One test of thorough relaxation in a dentist's chair proves the folly of tightening one's muscles. When in school or out the remedy for nervousness is relaxation. The discipline that prohibits a pupil from stretching or changing his posture or seat is as much to be condemned as that which flourishes the rod. It has been said of our schools that children are not worked to death but bored to death. Wherever a room must be stripped of all beauty and interest to induce concentration, wherever the greater part of the teacher's time must be spent in keeping order, there is confession either of inappropriateness of the present curriculum or of the failure of teacher and text-book to present subjects attractive to the pupils. Nervous habits will be inevitable until the pupil's attention is obtained through interest. Sustained interest will be impossible until teacher and pupil alike practice relaxation, not once a morning or twice a day, not during recess or lunch hour, but whenever relaxation is needed.

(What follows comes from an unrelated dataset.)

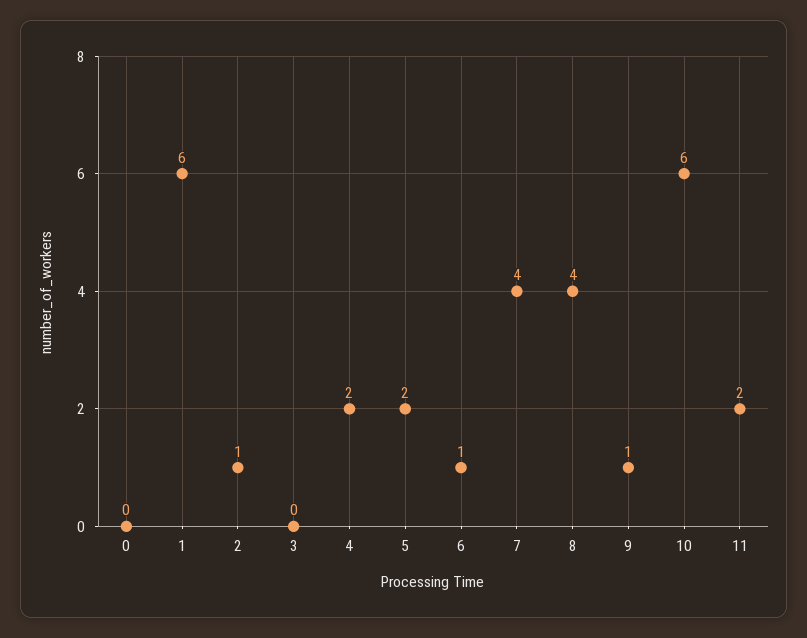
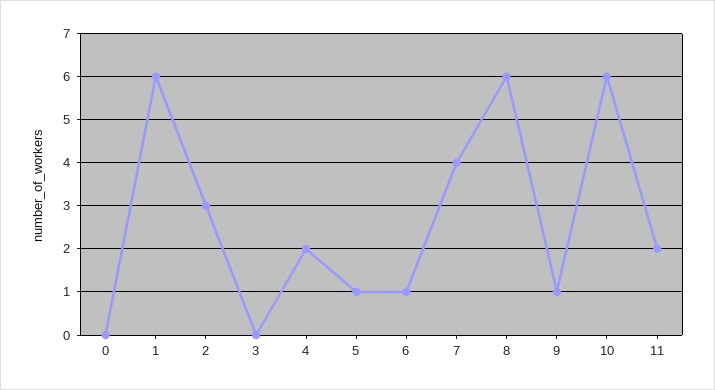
2: 1 -> 3
5: 2 -> 1
8: 4 -> 6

In overcoming nervousness of teacher and pupil, both must be interested in home causes as well as school causes of that nervousness. Time must be found to ask questions about those causes and to discuss means for removing them. Naturally it will be embarrassing for a very nervous teacher to discuss nervousness with children,--until after she has overcome her own lack of nerve stability. To help her or to compel her to learn the art of relaxation of bodily and of mental control is the duty and the privilege of the school physician, of her doctor, and of superintendent and trustees. The outside point of view is necessary, because of the peculiar fact that almost every nervous person believes that he has unusually good control over his nerves, just as a man in the midst of his anger will declare that he is cool and self-controlled. Had Robert Burns been thinking of the habit of nervousness he could not have thought of a better cure than when he wrote:
Oh wad some power the giftie gie us To see oursel's as ithers see us; It wad frae mony a blunder free us, And foolish notion.
FOOTNOTES:
[6] _The Unconscious Mind_ by Schofield, _The Study of Children and their School Training_ by Dr. Frances Warner, and _The Development of the Child_ by Nathan Oppenheimer show clearly the physical and mental limitations and possibilities of children.